When little more than a thousand feet up, the plane was thrown into a tight spiral. Then Jack began circling downward.

“Pretty work,” muttered the army flyer. And Mr. Hampton overhearing could have gripped the other’s hand in his pleasure. The way to his heart lay through praise of his motherless son.

At two hundred feet the plane was seen to straighten out, and then Jack leaned overside and waved a greeting. He dropped down within fifty feet and then, with wide-open motor, roared along above the field towards the north end. There he turned for the landing.

“Always a ticklish task for a young flyer,” commented Captain Cornell, as the three men stood grouped and motionless, watching, while waiting beside the hanger could be seen the figure of the mechanic. “But he certainly handles himself like a veteran. Look at that,” he commented, as Jack shot downward in a shallow glide. “Beautiful.”

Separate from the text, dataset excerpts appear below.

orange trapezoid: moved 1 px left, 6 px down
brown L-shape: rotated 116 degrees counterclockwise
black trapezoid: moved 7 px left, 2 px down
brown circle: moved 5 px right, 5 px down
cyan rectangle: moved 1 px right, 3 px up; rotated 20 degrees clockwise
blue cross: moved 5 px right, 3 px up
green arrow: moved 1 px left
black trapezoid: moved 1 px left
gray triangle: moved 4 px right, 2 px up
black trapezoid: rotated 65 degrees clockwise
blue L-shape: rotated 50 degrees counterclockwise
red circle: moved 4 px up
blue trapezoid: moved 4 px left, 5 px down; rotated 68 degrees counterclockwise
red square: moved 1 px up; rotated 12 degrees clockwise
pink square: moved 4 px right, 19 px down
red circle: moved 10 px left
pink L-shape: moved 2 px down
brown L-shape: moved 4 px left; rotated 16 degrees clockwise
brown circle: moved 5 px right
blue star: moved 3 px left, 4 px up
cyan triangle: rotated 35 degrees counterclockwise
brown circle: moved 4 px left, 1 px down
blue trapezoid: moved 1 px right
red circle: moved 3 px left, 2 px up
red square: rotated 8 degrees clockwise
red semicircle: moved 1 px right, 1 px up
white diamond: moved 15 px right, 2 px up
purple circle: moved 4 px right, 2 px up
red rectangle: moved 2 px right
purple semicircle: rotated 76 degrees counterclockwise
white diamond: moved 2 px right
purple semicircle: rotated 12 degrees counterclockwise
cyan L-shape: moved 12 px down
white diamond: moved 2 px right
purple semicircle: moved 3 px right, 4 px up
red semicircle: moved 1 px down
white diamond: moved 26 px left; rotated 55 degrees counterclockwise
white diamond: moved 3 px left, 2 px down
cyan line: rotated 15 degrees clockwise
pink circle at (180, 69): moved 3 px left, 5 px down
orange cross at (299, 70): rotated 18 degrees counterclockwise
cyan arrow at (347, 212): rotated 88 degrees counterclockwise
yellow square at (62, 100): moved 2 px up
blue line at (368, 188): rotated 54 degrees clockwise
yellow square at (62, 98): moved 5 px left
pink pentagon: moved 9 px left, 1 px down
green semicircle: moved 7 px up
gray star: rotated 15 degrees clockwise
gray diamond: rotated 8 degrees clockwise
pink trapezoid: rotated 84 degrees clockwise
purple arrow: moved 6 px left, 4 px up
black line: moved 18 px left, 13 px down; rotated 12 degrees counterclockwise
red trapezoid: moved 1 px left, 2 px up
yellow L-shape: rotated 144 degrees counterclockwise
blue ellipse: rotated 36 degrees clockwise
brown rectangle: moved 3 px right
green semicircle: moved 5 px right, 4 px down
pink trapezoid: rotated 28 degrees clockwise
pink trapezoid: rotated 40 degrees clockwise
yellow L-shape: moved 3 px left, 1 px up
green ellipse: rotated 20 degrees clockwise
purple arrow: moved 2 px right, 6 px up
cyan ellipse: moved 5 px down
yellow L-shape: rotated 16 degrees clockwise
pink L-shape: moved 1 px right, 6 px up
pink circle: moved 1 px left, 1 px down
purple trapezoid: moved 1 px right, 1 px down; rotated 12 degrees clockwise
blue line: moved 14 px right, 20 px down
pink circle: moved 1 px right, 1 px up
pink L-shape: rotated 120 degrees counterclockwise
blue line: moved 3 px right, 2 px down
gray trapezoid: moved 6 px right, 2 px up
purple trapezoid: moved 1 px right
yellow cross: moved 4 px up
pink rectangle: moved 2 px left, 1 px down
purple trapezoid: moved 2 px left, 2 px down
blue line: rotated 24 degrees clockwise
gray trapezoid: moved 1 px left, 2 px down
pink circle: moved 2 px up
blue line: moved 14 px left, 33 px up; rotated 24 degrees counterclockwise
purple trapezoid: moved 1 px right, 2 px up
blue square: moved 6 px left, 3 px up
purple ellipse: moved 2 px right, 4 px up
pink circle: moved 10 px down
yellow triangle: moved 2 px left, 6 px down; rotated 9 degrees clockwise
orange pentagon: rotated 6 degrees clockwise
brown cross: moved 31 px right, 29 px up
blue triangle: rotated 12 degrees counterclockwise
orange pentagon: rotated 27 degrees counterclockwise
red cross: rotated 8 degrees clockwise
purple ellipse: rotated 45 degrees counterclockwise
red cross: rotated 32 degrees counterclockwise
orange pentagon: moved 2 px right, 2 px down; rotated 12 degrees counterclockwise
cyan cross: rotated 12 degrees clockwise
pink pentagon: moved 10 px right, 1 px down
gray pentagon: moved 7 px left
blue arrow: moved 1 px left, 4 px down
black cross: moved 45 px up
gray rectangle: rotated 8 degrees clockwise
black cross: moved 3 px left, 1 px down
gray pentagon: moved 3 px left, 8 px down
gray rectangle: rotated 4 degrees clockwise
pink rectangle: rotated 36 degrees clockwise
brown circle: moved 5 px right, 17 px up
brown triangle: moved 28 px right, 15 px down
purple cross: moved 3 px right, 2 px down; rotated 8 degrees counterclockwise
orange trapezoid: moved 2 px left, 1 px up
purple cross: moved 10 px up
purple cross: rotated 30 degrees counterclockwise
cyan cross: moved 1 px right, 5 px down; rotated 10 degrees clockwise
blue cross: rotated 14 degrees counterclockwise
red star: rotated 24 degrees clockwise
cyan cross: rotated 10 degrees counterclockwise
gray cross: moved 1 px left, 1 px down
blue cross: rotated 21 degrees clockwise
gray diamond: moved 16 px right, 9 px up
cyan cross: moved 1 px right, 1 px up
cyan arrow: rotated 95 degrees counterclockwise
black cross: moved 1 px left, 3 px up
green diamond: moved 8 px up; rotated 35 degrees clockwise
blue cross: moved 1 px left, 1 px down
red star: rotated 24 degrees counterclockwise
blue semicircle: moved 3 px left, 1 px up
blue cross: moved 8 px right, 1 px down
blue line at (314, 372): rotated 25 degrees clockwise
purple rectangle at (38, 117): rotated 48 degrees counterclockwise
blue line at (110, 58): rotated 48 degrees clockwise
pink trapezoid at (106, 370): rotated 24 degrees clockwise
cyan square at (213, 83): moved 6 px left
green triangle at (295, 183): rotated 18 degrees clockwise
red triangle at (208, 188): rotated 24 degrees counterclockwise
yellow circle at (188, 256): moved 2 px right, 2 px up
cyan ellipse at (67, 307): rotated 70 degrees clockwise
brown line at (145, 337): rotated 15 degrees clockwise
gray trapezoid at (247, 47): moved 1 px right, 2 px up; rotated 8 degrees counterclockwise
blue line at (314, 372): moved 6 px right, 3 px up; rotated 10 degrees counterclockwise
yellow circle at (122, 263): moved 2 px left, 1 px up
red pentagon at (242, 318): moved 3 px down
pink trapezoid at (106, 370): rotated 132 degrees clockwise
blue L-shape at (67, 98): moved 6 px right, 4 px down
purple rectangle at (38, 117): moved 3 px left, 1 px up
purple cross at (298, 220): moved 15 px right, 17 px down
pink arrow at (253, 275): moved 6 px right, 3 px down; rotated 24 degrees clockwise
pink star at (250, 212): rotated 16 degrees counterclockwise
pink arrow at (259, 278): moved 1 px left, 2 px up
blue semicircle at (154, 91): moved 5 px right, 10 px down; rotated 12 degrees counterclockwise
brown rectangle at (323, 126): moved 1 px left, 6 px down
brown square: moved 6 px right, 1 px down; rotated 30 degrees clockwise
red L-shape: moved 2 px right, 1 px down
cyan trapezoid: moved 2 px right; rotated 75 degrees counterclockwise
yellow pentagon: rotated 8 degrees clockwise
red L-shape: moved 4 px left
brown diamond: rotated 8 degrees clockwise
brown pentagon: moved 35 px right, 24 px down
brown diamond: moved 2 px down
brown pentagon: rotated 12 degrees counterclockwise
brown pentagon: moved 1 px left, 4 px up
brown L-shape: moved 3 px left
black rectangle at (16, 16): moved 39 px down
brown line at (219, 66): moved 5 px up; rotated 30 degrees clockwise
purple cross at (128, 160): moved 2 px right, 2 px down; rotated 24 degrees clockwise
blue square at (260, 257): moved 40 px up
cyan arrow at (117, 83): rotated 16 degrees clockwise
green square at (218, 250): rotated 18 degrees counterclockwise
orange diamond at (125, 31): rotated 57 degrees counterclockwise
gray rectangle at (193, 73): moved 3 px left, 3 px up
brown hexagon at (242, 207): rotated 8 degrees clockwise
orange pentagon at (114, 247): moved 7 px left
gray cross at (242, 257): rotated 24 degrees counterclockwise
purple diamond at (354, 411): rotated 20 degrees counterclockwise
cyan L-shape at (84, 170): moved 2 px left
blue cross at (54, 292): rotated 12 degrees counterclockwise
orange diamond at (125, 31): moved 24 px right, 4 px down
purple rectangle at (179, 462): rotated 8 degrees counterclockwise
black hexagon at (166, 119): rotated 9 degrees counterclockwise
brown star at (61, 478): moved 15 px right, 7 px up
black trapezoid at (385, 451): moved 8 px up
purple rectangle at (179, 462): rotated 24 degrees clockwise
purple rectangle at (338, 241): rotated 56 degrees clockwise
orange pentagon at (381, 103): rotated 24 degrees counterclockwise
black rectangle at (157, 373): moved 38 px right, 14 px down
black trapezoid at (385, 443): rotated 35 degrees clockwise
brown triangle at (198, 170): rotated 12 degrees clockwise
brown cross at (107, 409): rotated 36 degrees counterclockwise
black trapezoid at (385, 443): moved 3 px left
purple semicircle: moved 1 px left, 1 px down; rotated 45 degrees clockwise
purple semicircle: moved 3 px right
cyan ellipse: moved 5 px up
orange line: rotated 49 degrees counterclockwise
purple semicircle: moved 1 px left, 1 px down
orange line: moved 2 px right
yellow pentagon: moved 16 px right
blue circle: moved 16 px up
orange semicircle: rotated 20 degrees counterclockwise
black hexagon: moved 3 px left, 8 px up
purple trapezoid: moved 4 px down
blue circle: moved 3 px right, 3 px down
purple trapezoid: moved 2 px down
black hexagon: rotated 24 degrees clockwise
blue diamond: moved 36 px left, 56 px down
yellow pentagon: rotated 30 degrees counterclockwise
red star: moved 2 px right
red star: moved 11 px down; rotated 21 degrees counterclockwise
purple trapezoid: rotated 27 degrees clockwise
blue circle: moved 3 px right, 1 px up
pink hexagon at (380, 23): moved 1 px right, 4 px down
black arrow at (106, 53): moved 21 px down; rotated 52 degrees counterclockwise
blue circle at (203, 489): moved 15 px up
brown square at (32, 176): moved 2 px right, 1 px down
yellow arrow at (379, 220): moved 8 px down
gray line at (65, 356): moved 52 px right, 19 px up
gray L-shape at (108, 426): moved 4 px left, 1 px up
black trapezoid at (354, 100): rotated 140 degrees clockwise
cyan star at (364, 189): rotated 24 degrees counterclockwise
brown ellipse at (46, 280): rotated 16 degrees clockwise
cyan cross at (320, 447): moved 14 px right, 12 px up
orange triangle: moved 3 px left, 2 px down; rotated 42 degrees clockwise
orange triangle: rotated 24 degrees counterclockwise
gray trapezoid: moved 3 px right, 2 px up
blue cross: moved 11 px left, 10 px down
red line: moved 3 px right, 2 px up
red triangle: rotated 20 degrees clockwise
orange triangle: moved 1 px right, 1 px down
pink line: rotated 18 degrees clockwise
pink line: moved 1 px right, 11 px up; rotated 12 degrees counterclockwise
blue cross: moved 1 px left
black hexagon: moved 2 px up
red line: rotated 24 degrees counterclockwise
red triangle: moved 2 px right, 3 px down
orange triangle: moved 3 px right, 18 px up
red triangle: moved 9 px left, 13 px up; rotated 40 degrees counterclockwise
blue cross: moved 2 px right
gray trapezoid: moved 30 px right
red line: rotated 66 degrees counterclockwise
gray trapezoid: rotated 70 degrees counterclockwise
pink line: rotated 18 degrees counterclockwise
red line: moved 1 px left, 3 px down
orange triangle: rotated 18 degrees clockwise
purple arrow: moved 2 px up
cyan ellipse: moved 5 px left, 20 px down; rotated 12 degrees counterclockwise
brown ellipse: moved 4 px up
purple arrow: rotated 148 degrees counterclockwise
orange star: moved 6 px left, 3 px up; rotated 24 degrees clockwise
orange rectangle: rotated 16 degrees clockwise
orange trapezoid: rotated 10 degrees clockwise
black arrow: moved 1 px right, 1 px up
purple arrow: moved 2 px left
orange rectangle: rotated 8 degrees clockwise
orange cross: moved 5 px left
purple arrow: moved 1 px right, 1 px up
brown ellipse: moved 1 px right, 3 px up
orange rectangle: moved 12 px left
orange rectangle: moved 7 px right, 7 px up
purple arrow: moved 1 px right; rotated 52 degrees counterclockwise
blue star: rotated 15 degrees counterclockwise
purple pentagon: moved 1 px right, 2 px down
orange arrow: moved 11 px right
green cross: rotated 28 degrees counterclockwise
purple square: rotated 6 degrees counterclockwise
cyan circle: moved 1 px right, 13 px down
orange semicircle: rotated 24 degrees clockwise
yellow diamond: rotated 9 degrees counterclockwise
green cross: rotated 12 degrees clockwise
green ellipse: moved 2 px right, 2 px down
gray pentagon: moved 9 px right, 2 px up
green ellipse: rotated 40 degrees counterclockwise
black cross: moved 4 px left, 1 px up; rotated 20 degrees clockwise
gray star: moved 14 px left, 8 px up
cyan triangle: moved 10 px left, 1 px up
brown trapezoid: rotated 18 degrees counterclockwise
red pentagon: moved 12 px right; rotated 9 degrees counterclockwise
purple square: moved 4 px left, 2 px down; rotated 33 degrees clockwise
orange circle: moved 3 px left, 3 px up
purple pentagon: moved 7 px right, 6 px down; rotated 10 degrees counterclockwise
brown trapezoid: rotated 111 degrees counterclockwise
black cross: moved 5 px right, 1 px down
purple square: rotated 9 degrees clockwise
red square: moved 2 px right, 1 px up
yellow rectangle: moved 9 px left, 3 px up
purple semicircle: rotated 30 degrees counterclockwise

Jack levelled off a foot or so above the ground. Then tail-skid and wheels dropped to the hard-packed sand for a three-point landing.

“Beautiful,” the army flyer commented again, as he and Mr. Hampton started forward, with Tom Bodine rolling-leggedly alongside.

Tom and the mechanic who approached from the other side took the wings and guided the idling ship towards the hanger, but Jack waved them away.

“Let her go boys,” he said. “I want to run the motor out of gas.”

Obedient they stepped back. Then in a few moments, Jack snapped her off, and stepped out of the cockpit.

“Hello, Dad,” he called. “Got your message about Captain Cornell having honored us, so here I am. But if I hadn’t been taking Isabella for a ride when you radioed this morning, you wouldn’t have gotten me. Their radio’s out of commission. Tell you about it later. But here I am running on and you haven’t introduced us yet. Captain Cornell, I guess,” he added, turning squarely towards the army man, and holding out his hand.

“And mighty glad to meet you,” asserted the other, as their hands met. “Pretty landing,” he added.

Jack flushed under the praise, but so tanned was he like all the others that it would have been hard to distinguish the mantling blood in his cheeks.

“Oh, that was nothing,” he demurred. “But still it’s mighty nice of you to say so. Excuse me a minute while I talk with Tom. Something I want him to fix up.”

So saying, he strode off to where Tom Bodine and his mechanic were now trundling the plane into the hanger.

Captain Cornell saw a square-shouldered lean youth, hard as nails, almost six feet tall, with an open and ingenuous countenance who bore himself with an air of confident assurance. When Mr. Hampton earlier had been elaborating on Jack’s merits and capabilities and had told him somewhat of the confidence reposed in his son by the great radio trust which had commissioned him to carry out experiments in research and engineering problems, the army flyer had been inclined to discount the tale to a certain extent on the ground of parental partiality. But now he experienced an instinctive liking for Jack, and felt that in all likelihood Mr. Hampton had not been exaggerating.

His thoughts were interrupted by Jack’s quick return.

“Whew,” said Jack, tearing off his helmet and letting his damp hair blow in the light wind. “This heat is terrible. Haven’t had a day like this for ages. Big storm working up from the south, I’m afraid. Certainly was cooler up above. Well come on, let’s get out of the sun. Besides, I want something cool to drink. Then you can tell me how you happened to land here, Captain Cornell. And, I’ll have something that will interest a man of the Border Patrol, or else I’m mighty badly mistaken.”

“Why, Jack, what do you mean?” questioned his father, striding beside him towards the house.

“Sounds mysterious,” commented Captain Cornell, on Jack’s right.

“That’s what it is, too—mysterious,” said Jack. “Something brewing down there in the mountains behind Rafaela’s home that I don’t understand. Neither does her father. But let’s get inside where it’s cool, and I’ll tell you all I know about it, which isn’t much.”